# Has anyone bought a car from N4 car sales?



## Angrygirl (24 Nov 2009)

Hi all

As the title says i'm looking for some help with N4 car sales in Palmerstown, 

I'm hoping to buy a car there at the weekend but i don't know anyone who has bought from them to check them out,

I had a terrible experience last year when i bought a car for €14k and 6 months later when massive problems were found the garage had vanished and i was left getting scrappage for it so i'm very weary of any garage as its taken me till now to clear the car loan and finally get a replacement..

So if anyone has good or bad experiences with this garage can you please let me know, pm is totally fine if u dont want to post on the thread

Thanks alot


----------



## iggy (24 Nov 2009)

I remember your last posts re the €14k skip you were sold...jeez that was a sour deal if ever there was one.
I`m afraid I dont know anything about the dealer you mention but make sure you run a car check, (cartell etc), on any car you like before you part with any cash!
Good luck with it anyway.


----------



## Capt. Beaky (24 Nov 2009)

I bought a car for my daughter off him about three years ago. It went fine for about three months and then problems. Overheating. I took it to a garage and the mechanic showed me plumbing fittings that had been installed. Other problems ensued over the next few months. I got an independent mechanic to do an appraisal. The gist of his story was that the car was in a state. The earlier remedies were to get the car sold. I did some checks on his prices over the following year and found that he had different prices for the same car, sometimes in the same well known car selling paper. I didn't return to front N4 because I didn't want the hassle. This may be a one off. That was in the good ol' days.


----------



## Angrygirl (25 Nov 2009)

Thanks Capt.Beaky and Iggy for your posts

I will continue to look around and will check the car fully on cartell before the weekend


----------



## MandaC (25 Nov 2009)

With the industry the way it is at the minute, I would prefer to purchase from a main dealer.  I know there is every chance they could go too as some have,  but you might get better protection from the manufacturer.


----------



## mercman (25 Nov 2009)

You might just be better buying a car which is still within its warranty. Then if anything goes wrong it will be fixed free. (make sure with the importers that teh car is still in warranty)


----------



## MandaC (25 Nov 2009)

Even outside of warranty, you will have a better chance with importer/manufacturer when car is purchased from one of their main dealers.
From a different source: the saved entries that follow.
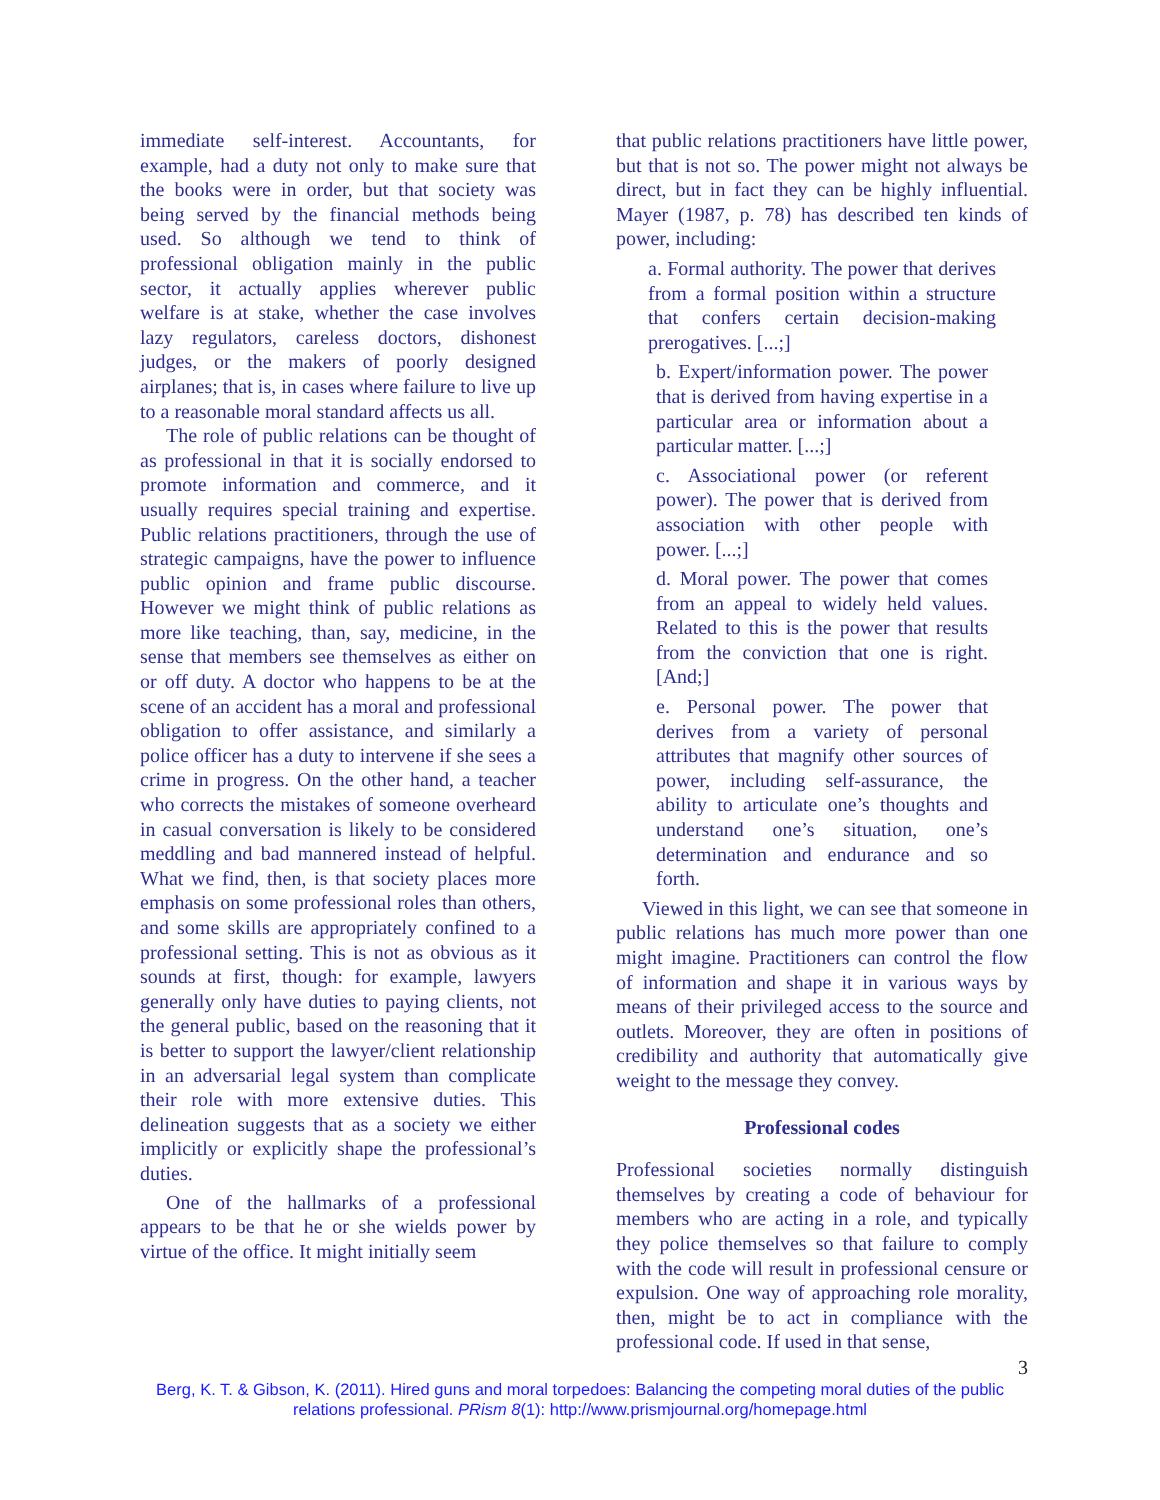immediate self-interest. Accountants, for example, had a duty not only to make sure that the books were in order, but that society was being served by the financial methods being used. So although we tend to think of professional obligation mainly in the public sector, it actually applies wherever public welfare is at stake, whether the case involves lazy regulators, careless doctors, dishonest judges, or the makers of poorly designed airplanes; that is, in cases where failure to live up to a reasonable moral standard affects us all.
The role of public relations can be thought of as professional in that it is socially endorsed to promote information and commerce, and it usually requires special training and expertise. Public relations practitioners, through the use of strategic campaigns, have the power to influence public opinion and frame public discourse. However we might think of public relations as more like teaching, than, say, medicine, in the sense that members see themselves as either on or off duty. A doctor who happens to be at the scene of an accident has a moral and professional obligation to offer assistance, and similarly a police officer has a duty to intervene if she sees a crime in progress. On the other hand, a teacher who corrects the mistakes of someone overheard in casual conversation is likely to be considered meddling and bad mannered instead of helpful. What we find, then, is that society places more emphasis on some professional roles than others, and some skills are appropriately confined to a professional setting. This is not as obvious as it sounds at first, though: for example, lawyers generally only have duties to paying clients, not the general public, based on the reasoning that it is better to support the lawyer/client relationship in an adversarial legal system than complicate their role with more extensive duties. This delineation suggests that as a society we either implicitly or explicitly shape the professional’s duties.
One of the hallmarks of a professional appears to be that he or she wields power by virtue of the office. It might initially seem
that public relations practitioners have little power, but that is not so. The power might not always be direct, but in fact they can be highly influential. Mayer (1987, p. 78) has described ten kinds of power, including:
a. Formal authority. The power that derives from a formal position within a structure that confers certain decision-making prerogatives. [...;]
b. Expert/information power. The power that is derived from having expertise in a particular area or information about a particular matter. [...;]
c. Associational power (or referent power). The power that is derived from association with other people with power. [...;]
d. Moral power. The power that comes from an appeal to widely held values. Related to this is the power that results from the conviction that one is right. [And;]
e. Personal power. The power that derives from a variety of personal attributes that magnify other sources of power, including self-assurance, the ability to articulate one’s thoughts and understand one’s situation, one’s determination and endurance and so forth.
Viewed in this light, we can see that someone in public relations has much more power than one might imagine. Practitioners can control the flow of information and shape it in various ways by means of their privileged access to the source and outlets. Moreover, they are often in positions of credibility and authority that automatically give weight to the message they convey.
Professional codes
Professional societies normally distinguish themselves by creating a code of behaviour for members who are acting in a role, and typically they police themselves so that failure to comply with the code will result in professional censure or expulsion. One way of approaching role morality, then, might be to act in compliance with the professional code. If used in that sense,
3
Berg, K. T. & Gibson, K. (2011). Hired guns and moral torpedoes: Balancing the competing moral duties of the public relations professional. PRism 8(1): http://www.prismjournal.org/homepage.html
I remember Angrygirl's last awful experience and after that I would definitely stick to main players.


----------



## lightswitch (25 Nov 2009)

I personally would wait until around March of next year to buy a car if you are worried about garages vanishing.  What happened with EP Mooney today is unfortunately unlikely to be the last such case.


----------



## MandaC (25 Nov 2009)

lightswitch said:


> I personally would wait until around March of next year to buy a car if you are worried about garages vanishing.  What happened with EP Mooney today is unfortunately unlikely to be the last such case.



Mr. P. Mooney, owner of EP Mooney has already confirmed that no customer will lose their deposit.  Deposits will be returned or the orders will be delivered via a different dealer.  This company had a very good reputation and I am sorry for staff/management and owners for the way things have worked out for them.    This is part of the reason why I recommend going to a main dealer.


----------



## lightswitch (25 Nov 2009)

I'm sure we all feel sorry for them, could be any one of us any day!  I wasn't thiking in terms of deposits being returned or cars being delivered.  More with regard to having a come back if the car gave trouble within the first year.


----------



## Angrygirl (26 Nov 2009)

Thanks everyone for your advise

The car i'm thinking of costs €1k, its only a little run around but i still don't want to get conned again..

I'm gonna look around for a main dealer as i'm sure they will have some older cars available too

Thanks as always


----------